Can crop seed be sold in Indiana that contains noxious weed seed? Don Robison, Indiana seed administrator, says no. Noxious weed seed is a deal breaker. Seed containing it can’t be sold in Indiana. The Office of the Indiana State Chemist and Seed Commissioner can issue a "stop sale" order.
So if you buy crop seed, you know you’re not getting seed that might contain Palmer amaranth seed, right? Wrong! As long as the total amount of weed seed doesn’t exceed 2.5% of the total volume, that seed could be sold legally.
Wait a minute. We just said that if a seed sample contains noxious weed, it can’t be sold, right? So how could seed containing Palmer amaranth seed be sold legally? Palmer amaranth is one of the fastest-growing and most virulent, prolific, yield-choking weeds in the U.S.
Robison has the answer. Yes, Palmer amaranth is all those things. But the seed can be sold because Palmer amaranth isn’t classified as a noxious weed under Indiana’s seed law.
Say what? That’s right. And that’s not all. Three other weeds that arguably do the most damage to yield potential today aren’t classified as noxious, either. They are marestail, waterhemp and glyphosate-resistant giant ragweed.
A bag of seed can contain any or all of these weed seeds, and unless the total percentage of weed seed exceeds the 2.5% limit, Robison is powerless to stop sale of the seed.
Time for change
The list of noxious weeds included in the state seed law was established in 1955, Robison says. Dwight Eisenhower was president. Neil Armstrong wasn’t even an astronaut yet. A John Deere 60 was a modern tractor. Canada thistle was added in 1983. Otherwise, the list hasn’t changed in more than 60 years.
Some of the weeds on the list are virtually no longer problems in Indiana. Agriculture has changed, but the list of noxious weeds hasn’t kept pace.
Robison is attempting to change the rule about noxious weeds within the seed law to include today’s tough weeds. He’s already initiated the process, but changing a rule is not as easy as just applying common sense and making a few phone calls.
In fact, there’s actually a temporary freeze on rulemaking changes within state government.
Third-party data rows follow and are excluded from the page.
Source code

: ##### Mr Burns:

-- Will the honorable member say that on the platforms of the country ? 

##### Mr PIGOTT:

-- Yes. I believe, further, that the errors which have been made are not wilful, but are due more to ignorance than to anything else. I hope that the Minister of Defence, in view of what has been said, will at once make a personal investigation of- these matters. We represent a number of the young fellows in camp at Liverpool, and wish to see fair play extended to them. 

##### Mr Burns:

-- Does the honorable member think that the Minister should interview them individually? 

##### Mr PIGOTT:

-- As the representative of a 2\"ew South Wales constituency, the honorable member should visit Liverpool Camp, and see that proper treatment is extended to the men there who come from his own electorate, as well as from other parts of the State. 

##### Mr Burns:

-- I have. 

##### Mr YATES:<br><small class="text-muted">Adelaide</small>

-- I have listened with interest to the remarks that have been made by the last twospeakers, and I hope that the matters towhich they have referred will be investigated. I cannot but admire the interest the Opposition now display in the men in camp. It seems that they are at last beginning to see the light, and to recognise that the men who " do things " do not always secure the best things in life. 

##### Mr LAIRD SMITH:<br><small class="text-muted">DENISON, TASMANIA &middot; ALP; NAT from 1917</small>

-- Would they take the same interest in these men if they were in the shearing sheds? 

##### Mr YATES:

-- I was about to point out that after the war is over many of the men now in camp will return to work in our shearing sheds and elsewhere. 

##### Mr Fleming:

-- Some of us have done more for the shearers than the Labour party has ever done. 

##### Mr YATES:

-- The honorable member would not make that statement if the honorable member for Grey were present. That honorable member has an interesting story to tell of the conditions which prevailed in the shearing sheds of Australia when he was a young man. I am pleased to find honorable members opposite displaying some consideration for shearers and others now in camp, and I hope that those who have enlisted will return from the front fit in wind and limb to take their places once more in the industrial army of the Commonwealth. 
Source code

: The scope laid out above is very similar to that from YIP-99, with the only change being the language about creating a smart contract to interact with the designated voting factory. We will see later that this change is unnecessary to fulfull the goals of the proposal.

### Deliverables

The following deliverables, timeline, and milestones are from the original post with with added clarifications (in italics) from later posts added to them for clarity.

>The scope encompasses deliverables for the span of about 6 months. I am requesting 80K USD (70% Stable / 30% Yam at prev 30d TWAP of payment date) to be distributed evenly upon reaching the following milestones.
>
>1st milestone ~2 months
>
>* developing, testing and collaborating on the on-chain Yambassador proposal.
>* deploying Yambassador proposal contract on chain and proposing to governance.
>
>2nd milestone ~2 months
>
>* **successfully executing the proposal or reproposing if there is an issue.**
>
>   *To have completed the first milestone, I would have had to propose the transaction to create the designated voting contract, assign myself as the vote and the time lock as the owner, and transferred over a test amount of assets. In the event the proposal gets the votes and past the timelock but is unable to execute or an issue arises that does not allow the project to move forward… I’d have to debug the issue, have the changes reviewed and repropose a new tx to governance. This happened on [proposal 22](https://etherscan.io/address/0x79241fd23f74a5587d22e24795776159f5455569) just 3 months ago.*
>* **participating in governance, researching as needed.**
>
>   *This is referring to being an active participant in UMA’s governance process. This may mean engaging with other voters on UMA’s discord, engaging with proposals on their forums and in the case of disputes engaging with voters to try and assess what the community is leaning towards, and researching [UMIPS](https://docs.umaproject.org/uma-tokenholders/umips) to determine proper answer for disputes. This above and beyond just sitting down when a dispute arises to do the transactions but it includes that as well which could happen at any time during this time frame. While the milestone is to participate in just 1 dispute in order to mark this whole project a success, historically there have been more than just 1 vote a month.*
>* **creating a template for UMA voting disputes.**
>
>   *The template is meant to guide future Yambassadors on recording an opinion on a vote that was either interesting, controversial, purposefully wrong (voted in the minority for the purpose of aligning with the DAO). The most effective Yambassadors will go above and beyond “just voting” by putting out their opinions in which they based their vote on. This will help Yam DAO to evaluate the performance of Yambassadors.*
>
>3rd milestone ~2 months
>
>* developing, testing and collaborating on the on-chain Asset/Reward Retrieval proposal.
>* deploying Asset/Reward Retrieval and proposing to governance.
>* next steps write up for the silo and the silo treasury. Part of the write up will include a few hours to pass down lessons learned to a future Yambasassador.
Even if things begin rolling again soon, Robison says it could be late this year, at the earliest, before a new rule naming today’s worst weeds as noxious weeds goes into effect.
How big of a deal is this needed change? Odds are that until you read this story, you assumed Palmer amaranth and marestail were noxious weeds in Indiana. Until Robison brought it to our attention, we thought so, too!
It’s high time to call these weeds what they are — noxious — and give the state seed administrator the power to do what needs to be done to stop the sale of crop seed containing any of these weeds. In our opinion, bureaucrats should step aside and let this rule change go through quickly.
Some things just make sense. This is one of those things!